И Циолковский торжественно, своим угловатым почерком написал на листке, вырванном из тетрадки:
«Прошу пропустить четырех человек».
Потом он посмотрел на просителя, на меня, подумал секунду и, должно быть, для большей убедительности крупно приписал в скобках: «партийных».
Днем еще на предприятиях и в школах велись беседы и собрания, посвященные его юбилею. На заводе НКПС рабочие объявили о создании специальных бригад имени Циолковского. Школьники четвертой ФЗС единогласно приняли предложение одного пионера организовать кружки по технике, поднять качество учебы, укрепить работу Осоавиахима и МОПРа.
Земляки звездоплавателя сумели, видно, использовать его семидесятипятилетний юбилей в самых «земных» целях.
Железнодорожники обещали налаживать сообщение пока на земле, колхозники боролись за дальнейшее овладение техническими знаниями, красноармейцы сообщали, что с новой энергией обязуются освоить военную технику. И хоть порою это звучало наивно, но тут в общем сказывался наш стиль и навык – даже самые низовые работы равнять по высочайшей идее, и наоборот – с далеких высот будущего наносить верную его проекцию на нашу сегодняшнюю Землю.

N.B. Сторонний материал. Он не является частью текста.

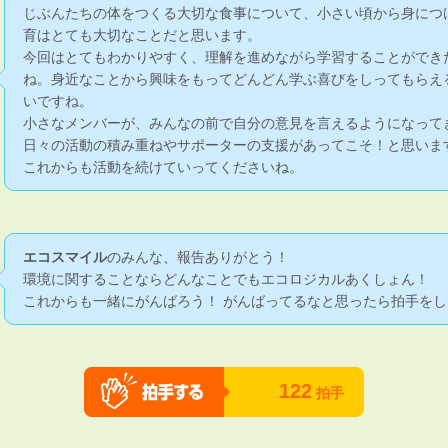
じぶんたちの体をつくる大切な食事について、小さい頃から身につ
育はとても大切なことだと思います。
今回はとてもわかりやすく、理解を進めながら学習することができ
ね。身近なことから興味をもってどんどん学ぶ喜びをしってもらえ
いですね。
小さなメンバーが、みんなの前で自分の意見を言えるようになって
日々の活動の積み重ねやサポーターの支援があってこそ！と思いま
これからも活動を続けていってくださいね。
エコスマイル
のみんな、報告ありがとう！
環境に関することならどんなことでもエコロジカルあくしょん！
これからも一緒にがんばろう！ がんばってるなと思ったら拍手をし
122
拍手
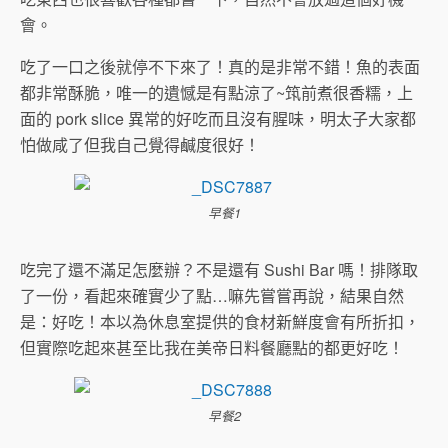
會。
吃了一口之後就停不下來了！真的是非常不錯！魚的表面
都非常酥脆，唯一的遺憾是有點涼了~筑前煮很香糯，上
面的 pork slice 異常的好吃而且沒有腥味，明太子大家都
怕做咸了但我自己覺得鹹度很好！
早餐1
吃完了還不滿足怎麼辦？不是還有 Sushi Bar 嗎！排隊取
了一份，看起來確實少了點…嘛先嘗嘗再說，結果自然
是：好吃！本以為休息室提供的食材新鮮度會有所折扣，
但實際吃起來甚至比我在美帝日料餐廳點的都更好吃！
早餐2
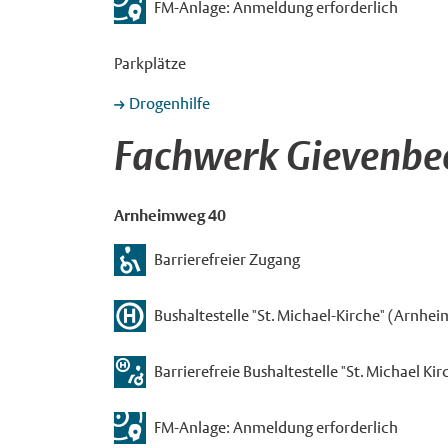
FM-Anlage: Anmeldung erforderlich
Parkplätze
Drogenhilfe
Fachwerk Gievenbe
Arnheimweg 40
Barrierefreier Zugang
Bushaltestelle "St. Michael-Kirche" (Arnhei
Barrierefreie Bushaltestelle "St. Michael K
FM-Anlage: Anmeldung erforderlich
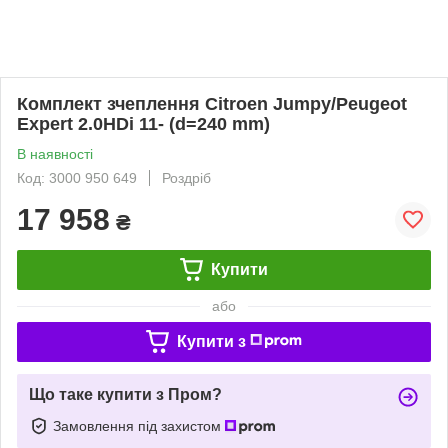
Комплект зчеплення Citroen Jumpy/Peugeot
Expert 2.0HDi 11- (d=240 mm)
В наявності
Код: 3000 950 649
Роздріб
17 958
₴
Купити
або
Купити з
Що таке купити з Пром?
Замовлення під захистом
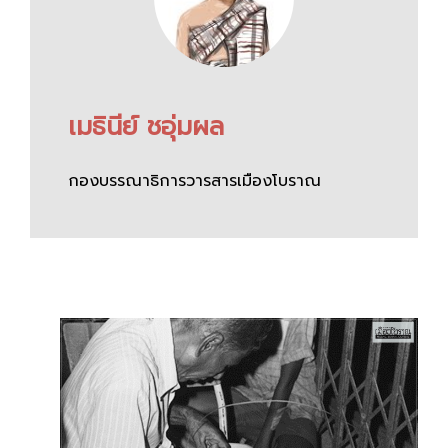
เมธินีย์ ชอุ่มผล
กองบรรณาธิการวารสารเมืองโบราณ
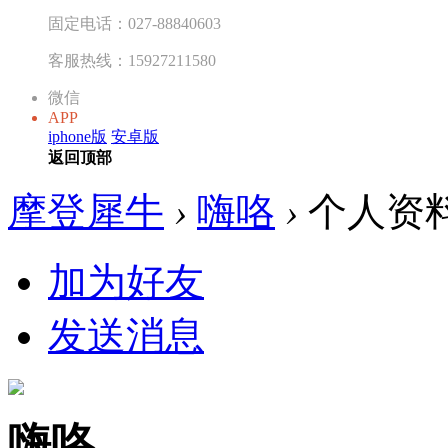
固定电话：027-88840603
客服热线：15927211580
微信
APP
iphone版
安卓版
返回顶部
摩登犀牛
›
嗨咯
›
个人资
加为好友
发送消息
嗨咯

А на калужский телеграф прибывали все новые и новые приветствия от земляков и иноземных друзей звездоплавателя: из Ленинграда, из Москвы, Харькова, Одессы, Германии, Франции, Испании…
Вечером калужские рабочие и колхозники, аэронавты, дирижаблестроители и специалисты из института реактивных двигателей, приехавшие из Москвы, а с ними и местные научные работники до отказа заполнили клуб железнодорожников.
Занавес пошел вверх величественно, как аэростат.
Все в зале встали, горячо и любовно аплодируя. На авансцене в большом кресле у стола сидел Циолковский. Толстый, пахнувший нафталином драп праздничного пальто подпирал его со всех сторон. Погода в тот день была прохладная, и юбиляр решил поберечься. Поэтому он так и сидел в пальто, наглухо застегнутом, и на голове его торжественно стоял очень высокий старомодный котелок.